-------- DATA SUPPLIED --------

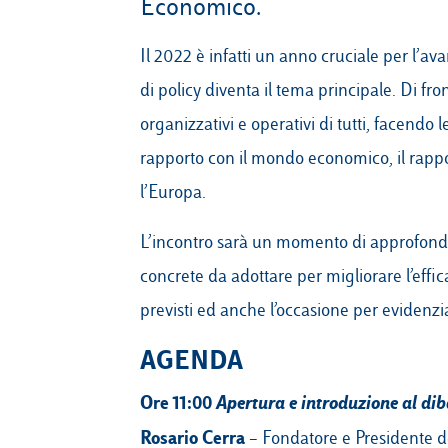
Economico.
Il 2022 è infatti un anno cruciale per l’av
di policy diventa il tema principale. Di fr
organizzativi e operativi di tutti, facendo 
rapporto con il mondo economico, il rappor
l’Europa.
L’incontro sarà un momento di approfondim
concrete da adottare per migliorare l’effi
previsti ed anche l’occasione per evidenzia
AGENDA
Ore 11:00
Apertura e introduzione al dib
Rosario Cerra
– Fondatore e Presidente d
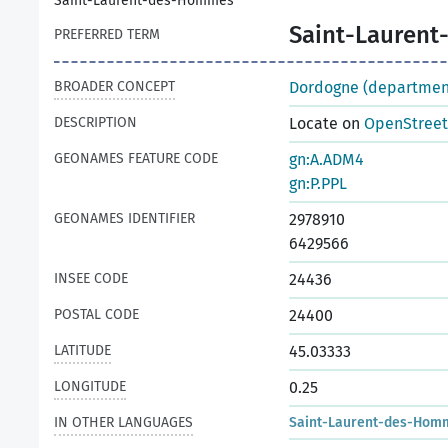
Saint-Laurent-des-Hommes
Saint-Lauren
PREFERRED TERM
BROADER CONCEPT
Dordogne (departmen
DESCRIPTION
Locate on
OpenStree
GEONAMES FEATURE CODE
gn:A.ADM4
gn:P.PPL
GEONAMES IDENTIFIER
2978910
6429566
INSEE CODE
24436
POSTAL CODE
24400
LATITUDE
45.03333
LONGITUDE
0.25
IN OTHER LANGUAGES
Saint-Laurent-des-Hom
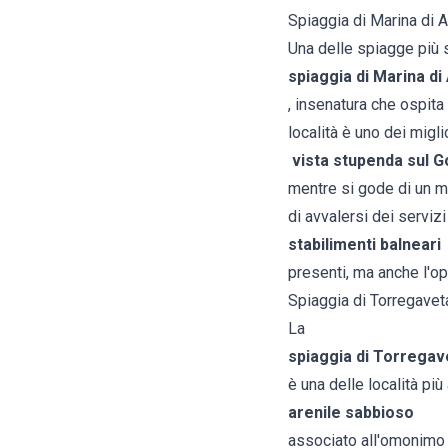
Spiaggia di Marina di
Una delle spiagge più 
spiaggia di Marina d
, insenatura che ospita
località è uno dei migl
vista stupenda sul Go
mentre si gode di un mar
di avvalersi dei servizi
stabilimenti balneari
presenti, ma anche l'op
Spiaggia di Torregavet
La
spiaggia di Torrega
è una delle località più
arenile sabbioso
associato all'omonimo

--------

### [DIRECTIONS FOR THIS TASK]
Only the lines from the beginning of the listing through the line with "Spiaggia di Marina di", both ends included, are to be repeated exactly; pictures stay out.

### [EXERCISE RESULT]
Economico.
Il 2022 è infatti un anno cruciale per l’av
di policy diventa il tema principale. Di fr
organizzativi e operativi di tutti, facendo 
rapporto con il mondo economico, il rappor
l’Europa.
L’incontro sarà un momento di approfondim
concrete da adottare per migliorare l’effi
previsti ed anche l’occasione per evidenzia
AGENDA
Ore 11:00
Apertura e introduzione al dib
Rosario Cerra
– Fondatore e Presidente d
Saint-Laurent-des-Hommes
Saint-Lauren
PREFERRED TERM
BROADER CONCEPT
Dordogne (departmen
DESCRIPTION
Locate on
OpenStree
GEONAMES FEATURE CODE
gn:A.ADM4
gn:P.PPL
GEONAMES IDENTIFIER
2978910
6429566
INSEE CODE
24436
POSTAL CODE
24400
LATITUDE
45.03333
LONGITUDE
0.25
IN OTHER LANGUAGES
Saint-Laurent-des-Hom
Spiaggia di Marina di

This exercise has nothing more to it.